In the United States, PFAS contamination has been documented near military bases, airports, and industrial sites in states including Michigan, North Carolina, New Jersey, and New Hampshire. The chemicals persist in soil and groundwater for decades, making remediation slow and expensive.
Pollution Reaching the Arctic
Even the most remote waters on Earth aren’t clean. Researchers studying fjords around Svalbard, a Norwegian archipelago deep in the Arctic, have found microplastics in subsurface water at concentrations ranging from about 13 to 20 particles per cubic meter. These particles arrive on ocean currents that carry pollution northward from populated regions in Europe and Asia.

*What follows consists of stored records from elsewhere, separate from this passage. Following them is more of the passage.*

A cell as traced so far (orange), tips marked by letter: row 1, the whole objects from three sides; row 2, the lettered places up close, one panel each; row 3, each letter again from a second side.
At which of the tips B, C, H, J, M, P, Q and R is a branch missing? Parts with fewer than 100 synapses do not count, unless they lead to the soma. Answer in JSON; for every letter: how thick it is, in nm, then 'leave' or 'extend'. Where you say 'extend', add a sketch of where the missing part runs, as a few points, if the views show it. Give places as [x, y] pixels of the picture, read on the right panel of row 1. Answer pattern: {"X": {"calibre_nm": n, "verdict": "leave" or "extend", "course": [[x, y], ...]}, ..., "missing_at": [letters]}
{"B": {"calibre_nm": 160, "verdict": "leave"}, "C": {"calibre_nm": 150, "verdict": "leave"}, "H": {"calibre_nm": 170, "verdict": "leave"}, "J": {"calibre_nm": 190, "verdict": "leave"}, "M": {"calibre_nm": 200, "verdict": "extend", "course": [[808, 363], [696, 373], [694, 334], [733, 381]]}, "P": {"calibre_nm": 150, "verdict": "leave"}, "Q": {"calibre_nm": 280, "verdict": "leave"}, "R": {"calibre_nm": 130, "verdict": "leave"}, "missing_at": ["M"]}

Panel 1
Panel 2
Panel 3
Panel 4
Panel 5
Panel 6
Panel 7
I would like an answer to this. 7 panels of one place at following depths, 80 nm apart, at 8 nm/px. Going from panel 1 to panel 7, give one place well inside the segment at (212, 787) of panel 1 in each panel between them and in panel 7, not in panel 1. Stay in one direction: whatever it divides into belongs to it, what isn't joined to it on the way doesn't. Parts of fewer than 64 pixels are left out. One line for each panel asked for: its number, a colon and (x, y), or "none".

Interestingly, the cleanest spots in the study were areas where glacial rivers flowed into fjords. The river discharge appeared to push microplastic-free meltwater into the coastal zone, creating pockets with zero surface microplastics. This finding highlights a stark contrast: water melting from ancient ice is still pristine, while the ocean surrounding it already carries synthetic pollution from thousands of kilometers away.
Where the Pollution Comes From
Water pollution falls into a few broad categories, and knowing the source helps explain the geographic pattern. Agricultural runoff is the dominant source in major farming regions like the U.S. Midwest, northern Europe, and China’s river basins. It delivers fertilizers, pesticides, and animal waste into waterways. Industrial discharge drives contamination near manufacturing centers, particularly textile factories in South and Southeast Asia and chemical plants in Europe and North America. Untreated sewage remains a massive problem in rapidly growing cities across South Asia, Sub-Saharan Africa, and Latin America, where wastewater infrastructure hasn’t kept pace with population growth.
Plastic pollution is more diffuse. It enters waterways from coastal cities, fishing fleets, and inland sources carried by rivers. An estimated 80% of ocean plastic originates on land, with a disproportionate share coming from rivers in Southeast Asia where waste collection systems are limited. The remaining 20% comes from maritime activities like fishing and shipping.
The geographic reality is that water pollution concentrates where people live, farm, and manufacture goods, but currents, wind, and groundwater flow carry contaminants far beyond their point of origin. No body of water on Earth is entirely untouched.